──────── DOCUMENT SOURCE
À cet égard, je rappelle, tout d’abord, que tout citoyen de l’Union peut accéder au contenu des normes élaborées par l’ISO. Le seul obstacle à cet accès est d’ordre pécuniaire, puisque la mise à disposition de ce contenu par cette organisation est soumise à la condition de s’acquitter du paiement des droits d’accès qu’elle impose.

82.

Ensuite, les éléments suivants me paraissent devoir, en particulier, être soulignés.

83.

En premier lieu, la charge qui pèse à l’égard du citoyen doit être mise en balance avec l’intérêt du législateur de l’Union de disposer d’un système de normalisation efficace et performant qui, non seulement, constitue une base flexible et transparente, mais qui soit, également, financièrement viable ( 59 ).

84.

Je précise, à cet égard, que le fait que les normes sont élaborées par des entités privées (comme l’ISO) présente des avantages sur lesquels le législateur de l’Union a décidé, en faisant référence à ces normes dans des règlements et des directives, de fonder sa technique législative. Parmi ceux-ci, figurent leur haut degré d’expertise, leur capacité à s’adapter rapidement aux nouveaux enjeux techniques et la souplesse de leurs procédures qui permet, notamment, la participation d’acteurs privés ( 60 ).
────────────────
OBJECTIFS
**a)** Relevez tous les avantages que le texte sur les normes ISO attribue aux normes élaborées par des entités privées.
**b)** D'après le texte sur les normes ISO, pourquoi le seul obstacle à l'accès au contenu de ces normes est-il d'ordre pécuniaire ?
**c)** Rédigez la suite du texte sur les normes ISO à partir de sa dernière phrase.
──────── DONNÉES ENREGISTRÉES
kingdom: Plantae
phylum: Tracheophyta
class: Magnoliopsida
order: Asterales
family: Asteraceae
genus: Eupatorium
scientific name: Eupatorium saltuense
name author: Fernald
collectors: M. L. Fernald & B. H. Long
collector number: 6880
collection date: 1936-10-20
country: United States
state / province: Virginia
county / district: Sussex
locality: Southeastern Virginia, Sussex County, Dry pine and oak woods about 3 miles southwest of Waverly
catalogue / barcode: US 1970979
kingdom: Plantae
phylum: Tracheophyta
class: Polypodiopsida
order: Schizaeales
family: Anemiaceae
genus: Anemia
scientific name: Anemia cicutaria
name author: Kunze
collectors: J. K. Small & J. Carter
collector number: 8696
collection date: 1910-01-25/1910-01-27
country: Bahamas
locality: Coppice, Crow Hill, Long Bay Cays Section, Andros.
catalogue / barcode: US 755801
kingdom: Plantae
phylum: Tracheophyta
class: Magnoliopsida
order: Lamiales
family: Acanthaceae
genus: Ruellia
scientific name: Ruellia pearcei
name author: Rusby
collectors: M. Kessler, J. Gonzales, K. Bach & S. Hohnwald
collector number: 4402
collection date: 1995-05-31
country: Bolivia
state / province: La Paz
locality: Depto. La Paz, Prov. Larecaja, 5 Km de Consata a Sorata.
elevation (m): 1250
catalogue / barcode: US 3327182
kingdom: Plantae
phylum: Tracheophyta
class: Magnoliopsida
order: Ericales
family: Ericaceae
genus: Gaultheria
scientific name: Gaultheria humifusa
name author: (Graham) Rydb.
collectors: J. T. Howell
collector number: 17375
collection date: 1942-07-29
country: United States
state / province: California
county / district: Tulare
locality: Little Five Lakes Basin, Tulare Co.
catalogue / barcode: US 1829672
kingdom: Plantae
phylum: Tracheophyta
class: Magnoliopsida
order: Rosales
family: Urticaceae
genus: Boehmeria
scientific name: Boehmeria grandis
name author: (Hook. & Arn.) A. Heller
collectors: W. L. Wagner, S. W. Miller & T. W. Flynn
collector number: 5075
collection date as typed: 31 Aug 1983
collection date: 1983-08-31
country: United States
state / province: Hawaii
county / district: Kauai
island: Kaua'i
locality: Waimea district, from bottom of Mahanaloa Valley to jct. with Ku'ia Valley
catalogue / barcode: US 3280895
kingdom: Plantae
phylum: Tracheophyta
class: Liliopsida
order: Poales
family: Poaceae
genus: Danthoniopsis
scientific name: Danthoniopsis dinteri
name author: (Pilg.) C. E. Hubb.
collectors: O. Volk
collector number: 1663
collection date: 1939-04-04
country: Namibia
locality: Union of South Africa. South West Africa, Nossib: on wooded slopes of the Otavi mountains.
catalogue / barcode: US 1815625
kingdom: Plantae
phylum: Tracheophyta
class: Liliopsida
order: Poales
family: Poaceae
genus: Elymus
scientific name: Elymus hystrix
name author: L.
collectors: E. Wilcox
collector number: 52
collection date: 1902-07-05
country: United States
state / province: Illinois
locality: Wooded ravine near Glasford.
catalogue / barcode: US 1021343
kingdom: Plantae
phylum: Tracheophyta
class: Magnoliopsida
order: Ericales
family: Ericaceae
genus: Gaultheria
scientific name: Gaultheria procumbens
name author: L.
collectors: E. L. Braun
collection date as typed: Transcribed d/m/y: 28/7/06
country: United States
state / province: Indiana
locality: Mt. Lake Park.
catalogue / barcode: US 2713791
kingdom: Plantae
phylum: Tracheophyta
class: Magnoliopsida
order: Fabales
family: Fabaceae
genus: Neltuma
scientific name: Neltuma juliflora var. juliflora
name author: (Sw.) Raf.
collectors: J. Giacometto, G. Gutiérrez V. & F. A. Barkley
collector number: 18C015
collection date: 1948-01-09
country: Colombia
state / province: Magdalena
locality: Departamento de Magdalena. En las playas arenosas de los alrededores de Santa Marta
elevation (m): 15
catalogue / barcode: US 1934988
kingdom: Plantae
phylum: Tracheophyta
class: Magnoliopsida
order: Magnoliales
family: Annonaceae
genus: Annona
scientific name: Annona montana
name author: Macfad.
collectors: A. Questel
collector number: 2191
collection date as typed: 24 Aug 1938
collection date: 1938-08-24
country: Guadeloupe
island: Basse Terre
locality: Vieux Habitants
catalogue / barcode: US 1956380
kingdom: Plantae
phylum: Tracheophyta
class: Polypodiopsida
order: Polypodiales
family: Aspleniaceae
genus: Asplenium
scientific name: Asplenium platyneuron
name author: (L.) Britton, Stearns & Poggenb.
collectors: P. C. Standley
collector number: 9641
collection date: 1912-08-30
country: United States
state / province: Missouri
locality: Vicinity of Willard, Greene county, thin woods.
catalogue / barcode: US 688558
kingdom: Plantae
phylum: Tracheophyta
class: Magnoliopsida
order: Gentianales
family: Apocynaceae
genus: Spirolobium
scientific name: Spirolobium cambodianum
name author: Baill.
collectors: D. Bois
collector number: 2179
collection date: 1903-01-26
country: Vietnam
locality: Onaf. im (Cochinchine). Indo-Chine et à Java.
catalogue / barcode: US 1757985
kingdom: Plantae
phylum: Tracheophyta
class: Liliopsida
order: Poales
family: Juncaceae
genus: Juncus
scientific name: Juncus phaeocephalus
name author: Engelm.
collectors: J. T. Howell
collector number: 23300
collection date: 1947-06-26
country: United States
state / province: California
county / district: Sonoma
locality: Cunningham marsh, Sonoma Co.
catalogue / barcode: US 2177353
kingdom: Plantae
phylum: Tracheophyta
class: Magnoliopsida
────────────────
RÉPONSES SUCCESSIVES
**a)**
- Leur haut degré d'expertise
- Leur capacité à s'adapter rapidement aux nouveaux enjeux techniques
- La souplesse de leurs procédures, qui permet notamment la participation d'acteurs privés

**b)** L'ISO ne met le contenu de ses normes à disposition qu'à la condition de payer les droits d'accès qu'elle impose. Tout citoyen de l'Union peut donc y accéder, mais seulement en payant.

**c)**
85.

En deuxième lieu, cette charge doit également être mise en balance avec l’intérêt des professionnels à ce que le législateur de l’Union ne renonce pas à l’utilisation de ces normes en raison de leur caractère payant. Sur ce point, la Commission a souligné que, dans la mesure où il est courant que les acteurs du marché pertinent soient représentés au sein des organismes de normalisation ( 61 ), il est aussi dans l’intérêt de ces derniers que la législation de l’Union utilise les normes établies par ces entités privées et ne définisse pas elle-même ces spécifications techniques.

86.

L’intérêt des professionnels me paraît cependant être d’une moindre importance dans une affaire telle que celle en cause au principal, dès lors que les normes en cause touchent à des domaines, plus spécifiquement ceux de la santé et de la protection des consommateurs, où, comme je l’ai souligné au point 31 des présentes conclusions, les citoyens sont d’autant plus susceptibles de chercher à faire valoir leurs droits. Dans ce cas, les institutions de l’Union doivent, à mon sens, tout particulièrement s’assurer que les citoyens disposent d’un accès aussi large que possible au contenu de ces normes.

87.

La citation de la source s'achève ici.